◆ HOW TO COMPLETE THIS TASK ◆
Below is a listing to copy exactly; no image goes into the copy.

-=-=-

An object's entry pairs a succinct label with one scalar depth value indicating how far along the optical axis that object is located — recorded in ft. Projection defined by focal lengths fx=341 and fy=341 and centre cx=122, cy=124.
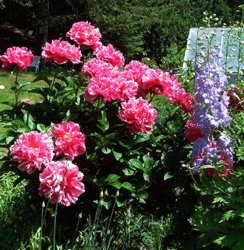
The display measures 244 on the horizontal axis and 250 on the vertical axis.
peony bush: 5.89
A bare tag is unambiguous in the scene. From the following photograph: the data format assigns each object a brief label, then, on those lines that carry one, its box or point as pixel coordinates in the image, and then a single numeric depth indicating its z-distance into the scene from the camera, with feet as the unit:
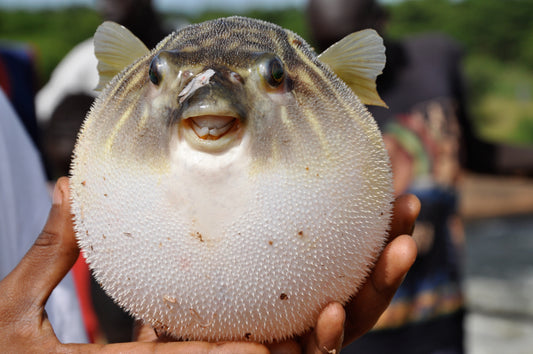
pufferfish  1.95
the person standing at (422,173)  5.41
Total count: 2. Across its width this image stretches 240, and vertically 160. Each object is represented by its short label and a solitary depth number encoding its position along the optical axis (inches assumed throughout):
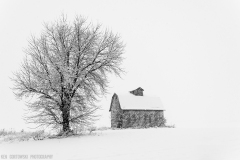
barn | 1224.8
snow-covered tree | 577.9
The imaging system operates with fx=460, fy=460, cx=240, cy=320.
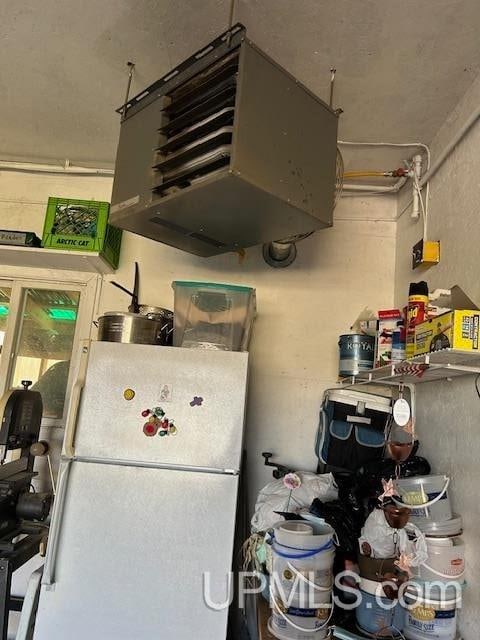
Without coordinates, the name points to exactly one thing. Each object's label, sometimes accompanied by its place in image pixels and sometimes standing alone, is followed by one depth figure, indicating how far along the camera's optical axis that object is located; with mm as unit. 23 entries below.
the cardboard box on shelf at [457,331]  1371
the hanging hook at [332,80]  1932
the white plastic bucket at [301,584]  1677
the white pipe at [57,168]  2797
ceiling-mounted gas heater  1526
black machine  1807
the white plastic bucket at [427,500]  1671
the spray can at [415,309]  1672
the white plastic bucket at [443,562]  1590
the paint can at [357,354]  2299
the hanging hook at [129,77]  1944
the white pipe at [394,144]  2328
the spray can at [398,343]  1848
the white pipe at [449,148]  1852
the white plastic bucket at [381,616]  1642
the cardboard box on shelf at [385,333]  1973
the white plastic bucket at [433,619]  1574
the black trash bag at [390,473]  1925
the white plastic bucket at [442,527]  1641
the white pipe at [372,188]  2723
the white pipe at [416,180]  2389
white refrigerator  1780
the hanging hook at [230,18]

-=-=-

◆ THE COMPLETED TASK ◆
An object's entry pairs a succinct label with one scalar depth value indicating how far along the optical axis that object is located — recorded in ft. Projection defined by focal lengths fx=341 and fy=341 and centre cx=122, cy=124.
The display measures 244 on the horizontal axis and 250 on the vertical axis.
peony bush: 5.89
A bare tag is unambiguous in the scene. From the following photograph: the data format assigns each object a brief label, then, on those lines that carry one, its box or point as pixel coordinates in the image, and then a single numeric depth indicating its z-distance into the scene from the camera, with feet as the unit:
pufferfish  1.95
the person standing at (422,173)  5.41
Total count: 2. Across its width this image stretches 240, and vertically 160. Each object is represented by its short label and a solitary depth number encoding its position along the optical axis (inches assumed throughout):
barn | 1224.8
snow-covered tree | 577.9
The imaging system operates with fx=460, fy=460, cx=240, cy=320.
Without coordinates, the name points to exactly one thing. Each object's label, sometimes accompanied by its place in image pixels and sometimes standing alone, is followed by one depth figure, indicating how far along the camera's optical axis that object is located; with mm as unit. 23 entries below.
the cardboard box on shelf at [457,331]  1371
the hanging hook at [332,80]  1932
the white plastic bucket at [301,584]  1677
the white pipe at [57,168]  2797
ceiling-mounted gas heater  1526
black machine  1807
the white plastic bucket at [427,500]  1671
the spray can at [415,309]  1672
the white plastic bucket at [443,562]  1590
the paint can at [357,354]  2299
the hanging hook at [129,77]  1944
the white pipe at [394,144]  2328
the spray can at [398,343]  1848
the white pipe at [449,148]  1852
the white plastic bucket at [381,616]  1642
the cardboard box on shelf at [385,333]  1973
the white plastic bucket at [433,619]  1574
the black trash bag at [390,473]  1925
the white plastic bucket at [442,527]  1641
the white pipe at [372,188]  2723
the white pipe at [416,180]  2389
white refrigerator  1780
the hanging hook at [230,18]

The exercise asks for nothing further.